O estreito de Ormuz é uma das mais importantes rotas de transporte de petróleo e gás natural no mundo, e sua segurança é crucial para a estabilidade econômica global. Recentemente, mais de 30 nações se manifestaram dispostas a contribuir com o monitoramento e a proteção das navegações, em resposta ao aumento da tensão no Oriente Médio. A escalada de hostilidades em torno do Irã resultou em um bloqueio ineficaz do estreito, impactando diretamente as exportações e a produção de recursos energéticos da região.
Tkachenko também enfatizou a robustez da defesa militar iraniana, que inclui uma rede intricada de minas marítimas, embarcações não tripuladas e sistemas de mísseis. Essa capacidade torna evidente que a simples mobilização de forças militares por parte do Ocidente não resolveria as tensões, mas poderia agravar ainda mais a situação. Ele reiterou que na atual conjuntura geopolítica, uma abordagem diplomática e estratégica será necessária para lidar com a questão.

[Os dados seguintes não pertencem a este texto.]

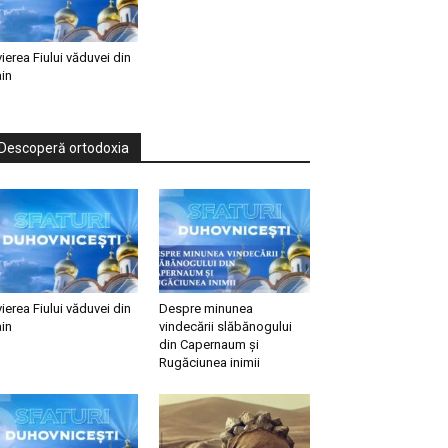
vierea Fiului văduvei din
in
Descoperă ortodoxia
vierea Fiului văduvei din
Despre minunea
in
vindecării slăbănogului
din Capernaum și
Rugăciunea inimii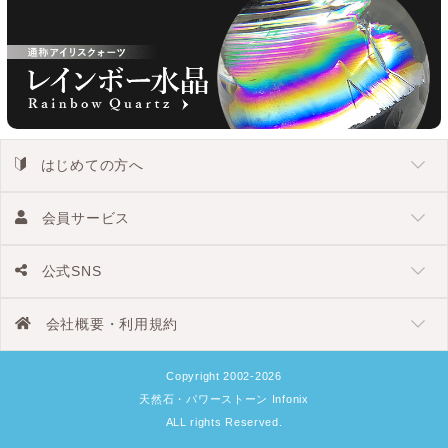
はじめての方へ
会員サービス
公式SNS
会社概要・利用規約
Copyright 2002-2026
天然石・パワーストーン Infonix
ALL rights Reserved.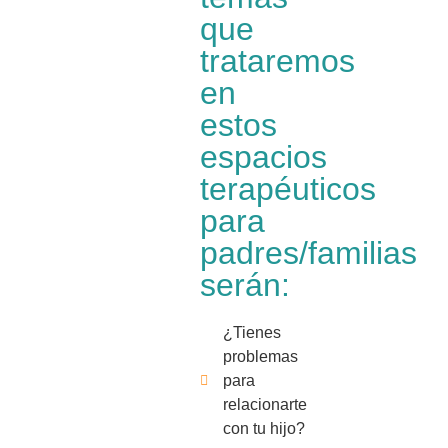
que
trataremos
en
estos
espacios
terapéuticos
para
padres/familias
serán:
¿Tienes
problemas
para
relacionarte
con tu hijo?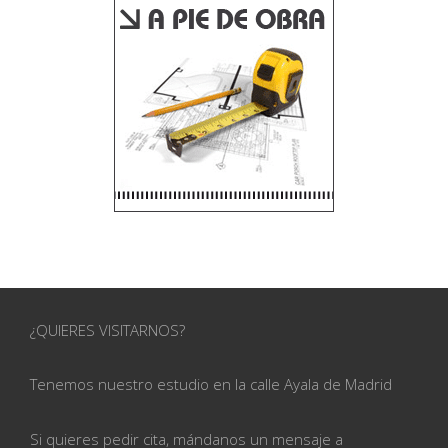
¿QUIERES VISITARNOS?
Tenemos nuestro estudio en la calle
Ayala de Madrid
Si quieres pedir cita, mándanos un mensaje a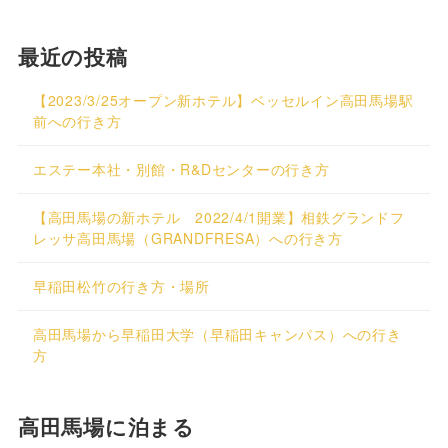
最近の投稿
【2023/3/25オープン新ホテル】ベッセルイン高田馬場駅
前への行き方
エステー本社・別館・R&Dセンターの行き方
【高田馬場の新ホテル 2022/4/1開業】相鉄グランドフ
レッサ高田馬場（GRANDFRESA）への行き方
早稲田松竹の行き方・場所
高田馬場から早稲田大学（早稲田キャンパス）への行き
方
高田馬場に泊まる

Com o cenário global de segurança energizada pela incerteza no estreito de Ormuz, o presidente dos Estados Unidos, Donald Trump, destacou a necessidade de colaboração internacional, solicitando que países como China, Japão e Reino Unido contribuíssem com a proteção do tráfego naquela região crítica. A falta de uma estratégia clara e eficaz pode ter repercussões sérias, não apenas para o Oriente Médio, mas para toda a economia global.